---------- Record excerpts ----------

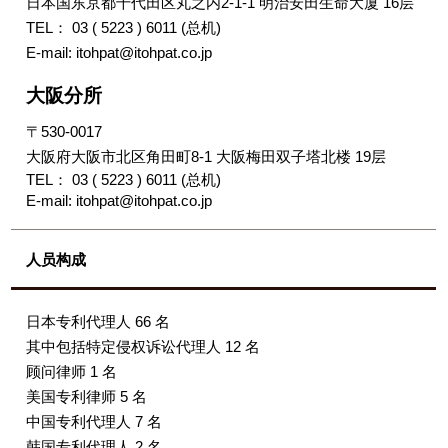
日本国东京都千代田区丸之内2-1-1 明治安田生命大厦 16层
TEL： 03 ( 5223 ) 6011 (总机)
E-mail: itohpat@itohpat.co.jp
大阪分所
〒530-0017
大阪府大阪市北区角田町8-1 大阪梅田双子塔北楼 19层
TEL： 03 ( 5223 ) 6011 (总机)
E-mail: itohpat@itohpat.co.jp
人员构成
日本专利代理人 66 名
其中包括特定侵权诉讼代理人 12 名
顾问律师 1 名
美国专利律师 5 名
中国专利代理人 7 名
韩国专利代理人 2 名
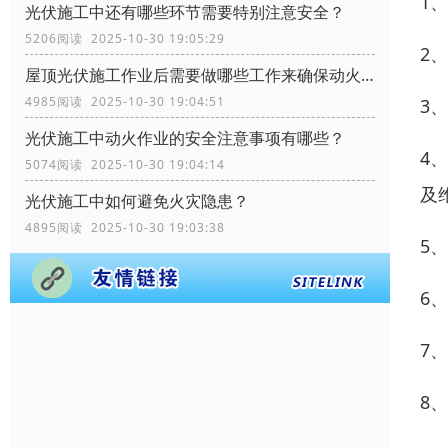
1
光伏施工中还有哪些环节需要特别注意安全？
5206阅读 2025-10-30 19:05:29
2
屋顶光伏施工作业后需要做哪些工作来确保动火作业的安全？
4985阅读 2025-10-30 19:04:51
3
光伏施工中动火作业的安全注意事项有哪些？
4
5074阅读 2025-10-30 19:04:14
及
光伏施工中如何避免火灾隐患？
4895阅读 2025-10-30 19:03:38
5
6
7
8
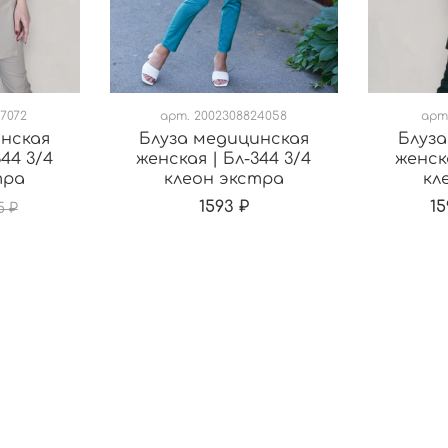
7072
арт.
2002308824058
арт
инская
Блуза медицинская
Блуза
344 3/4
женская | Бл-344 3/4
женска
тра
клеон экстра
кл
1593 ₽
15
5 ₽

----------

* [How to complete this task]:
Please rewrite the entries above with every "E-mail" switched to "Email" and nothing else changed. Leave the pictures out of your answer.

* [Task output]:
日本国东京都千代田区丸之内2-1-1 明治安田生命大厦 16层
TEL： 03 ( 5223 ) 6011 (总机)
Email: itohpat@itohpat.co.jp
大阪分所
〒530-0017
大阪府大阪市北区角田町8-1 大阪梅田双子塔北楼 19层
TEL： 03 ( 5223 ) 6011 (总机)
Email: itohpat@itohpat.co.jp
人员构成
日本专利代理人 66 名
其中包括特定侵权诉讼代理人 12 名
顾问律师 1 名
美国专利律师 5 名
中国专利代理人 7 名
韩国专利代理人 2 名
1
光伏施工中还有哪些环节需要特别注意安全？
5206阅读 2025-10-30 19:05:29
2
屋顶光伏施工作业后需要做哪些工作来确保动火作业的安全？
4985阅读 2025-10-30 19:04:51
3
光伏施工中动火作业的安全注意事项有哪些？
4
5074阅读 2025-10-30 19:04:14
及
光伏施工中如何避免火灾隐患？
4895阅读 2025-10-30 19:03:38
5
6
7
8
7072
арт.
2002308824058
арт
инская
Блуза медицинская
Блуза
344 3/4
женская | Бл-344 3/4
женска
тра
клеон экстра
кл
1593 ₽
15
5 ₽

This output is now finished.